Hu Y, Zhang M, Yang T, et al. Sequential CD7 CAR T-cell therapy and allogeneic HSCT without GVHD prophylaxis. N Engl J Med. 2024;390(16):1467-1480.

Science fiction draws readers in by depicting wildly inventive and imaginative scientific, medical, or technological advances. In the early 20th century, replacing a person’s blood system with healthy donor cells to cure leukemia was a fantasy; however, by the 1970s, fiction became reality when the first successful allogeneic hematopoietic cell transplants (HCTs) were reported in patients with advanced leukemia. In the early 21st century, using cancer-antigen-targeted immune cells to cure refractory blood cancers was a pipedream, but by 2012, the first child with refractory acute lymphoblastic leukemia (ALL) was cured following a single infusion of CD19 chimeric antigen receptor (CAR) T cells. Combining these two powerful cellular therapies — CAR-T and HCT — to provide targeted, effective cancer-killing and immunologic replacement without the need for intensive chemotherapy or additional immunosuppression would be a huge medical achievement. And using this strategy to successfully treat the most lethal of all acute leukemias — refractory acute myeloid leukemia (AML) — is seemingly the stuff of science fiction.

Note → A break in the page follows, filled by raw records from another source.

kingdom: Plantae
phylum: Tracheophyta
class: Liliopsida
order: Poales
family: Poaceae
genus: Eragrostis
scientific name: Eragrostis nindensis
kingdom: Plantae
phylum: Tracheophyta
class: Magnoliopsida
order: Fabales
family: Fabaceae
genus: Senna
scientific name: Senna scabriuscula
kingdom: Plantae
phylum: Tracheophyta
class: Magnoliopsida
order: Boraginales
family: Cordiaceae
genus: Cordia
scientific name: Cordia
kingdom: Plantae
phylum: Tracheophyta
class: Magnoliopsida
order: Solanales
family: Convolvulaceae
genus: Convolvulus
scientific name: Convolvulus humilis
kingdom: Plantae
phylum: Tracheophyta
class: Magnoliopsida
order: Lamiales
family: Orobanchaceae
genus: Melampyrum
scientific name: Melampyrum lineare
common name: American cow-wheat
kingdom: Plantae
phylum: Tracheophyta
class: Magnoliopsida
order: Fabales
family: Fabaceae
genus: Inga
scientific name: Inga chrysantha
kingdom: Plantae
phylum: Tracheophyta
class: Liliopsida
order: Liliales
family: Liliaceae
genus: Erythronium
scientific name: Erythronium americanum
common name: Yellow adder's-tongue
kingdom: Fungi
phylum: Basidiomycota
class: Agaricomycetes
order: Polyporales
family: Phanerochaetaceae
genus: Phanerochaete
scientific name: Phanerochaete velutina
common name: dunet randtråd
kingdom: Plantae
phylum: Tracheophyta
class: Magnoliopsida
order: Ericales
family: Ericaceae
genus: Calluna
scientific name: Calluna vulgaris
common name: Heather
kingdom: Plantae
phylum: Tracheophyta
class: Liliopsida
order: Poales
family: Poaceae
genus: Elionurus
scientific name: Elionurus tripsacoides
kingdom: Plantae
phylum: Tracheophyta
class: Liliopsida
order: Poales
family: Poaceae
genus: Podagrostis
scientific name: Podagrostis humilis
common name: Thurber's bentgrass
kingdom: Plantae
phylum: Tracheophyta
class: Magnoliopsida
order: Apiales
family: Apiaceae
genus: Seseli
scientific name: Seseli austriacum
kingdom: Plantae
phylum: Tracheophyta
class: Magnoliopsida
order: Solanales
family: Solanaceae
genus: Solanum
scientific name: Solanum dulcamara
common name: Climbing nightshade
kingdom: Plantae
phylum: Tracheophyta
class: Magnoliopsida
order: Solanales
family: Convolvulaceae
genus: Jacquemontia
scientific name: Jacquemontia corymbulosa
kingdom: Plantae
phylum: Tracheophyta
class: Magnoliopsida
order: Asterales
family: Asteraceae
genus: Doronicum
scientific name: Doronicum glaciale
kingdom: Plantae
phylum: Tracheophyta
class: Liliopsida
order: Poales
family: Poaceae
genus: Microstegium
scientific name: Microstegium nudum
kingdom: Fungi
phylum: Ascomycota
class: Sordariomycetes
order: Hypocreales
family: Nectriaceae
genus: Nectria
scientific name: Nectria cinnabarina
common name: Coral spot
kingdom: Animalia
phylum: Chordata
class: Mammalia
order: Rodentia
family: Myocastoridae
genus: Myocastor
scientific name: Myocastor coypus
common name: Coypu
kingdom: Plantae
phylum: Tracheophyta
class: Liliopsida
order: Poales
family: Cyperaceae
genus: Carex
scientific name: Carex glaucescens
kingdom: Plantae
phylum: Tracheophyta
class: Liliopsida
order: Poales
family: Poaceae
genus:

Yet, in the April 25, 2024 issue of The New England Journal of Medicine, Yongxian Hu, MD, PhD, and colleagues from China’s Zhejiang University School of Medicine describe results among 10 patients with highly refractory CD7-expressing acute leukemias (seven with AML and three with T-cell acute lymphoblastic leukemia or lymphoblastic lymphoma) who received allogeneic CD7-targeting CAR T cells directly followed by haploidentical HCT. Initially, the concept appears familiar: The allogeneic CD7 CAR T cells wipe out the CD7+ leukemia cells, and the haploidentical donor HCT is used as a hematopoietic rescue, providing immune reconstitution and long-term graft-versus leukemia effect. However, the approach’s ingenuity is far-reaching. In the absence of both HCT conditioning chemotherapy and pharmacologic graft-versus-host disease (GVHD) prophylaxis, the allogeneic CAR T cells can persist after haploidentical HCT. The persisting CD7 CAR T cells exert ongoing anti-leukemia effects, but also reduce GVHD occurrence through some degree of donor T cell and natural killer (NK) cell depletion (CD7 is expressed on T cells and NK cells), diminishing the need for traditional immunosuppression. Additionally, immune reconstitution occurs through the development of CD7-negative donor T cells. Impressively, at a median follow-up of 15 months, six patients continued in deep complete remission, two patients relapsed with CD7-negative leukemia, and one patient died from infectious complications. Donor-derived CAR T cells persisted in all patients with ongoing responses. Acute GVHD was limited to grades 1 and 2, and no patients developed chronic GVHD.

This extremely elegant all-in-one platform extends cellular therapy in new and novel ways. Cellular HCT conditioning, adoptive post-HCT cellular therapies, and cellular GVHD prevention strategies are areas of burgeoning research. Yet while the approach described by Dr. Hu and her colleagues leaves open the optimal method for infection prevention, it does not adequately address post-CAR antigen loss or expansion of preexisting CD7-negative clonal populations, which appeared to occur in the two patients with post-HCT relapse. These are issues that must be improved upon in future iterations of this work. What is clear is that next-generation allogeneic HCT has evolved from the pages of science fiction to our cancer clinics, and many advanced leukemia patients will benefit from this new reality.

Dr. Muffly indicated no relevant conflicts of interest.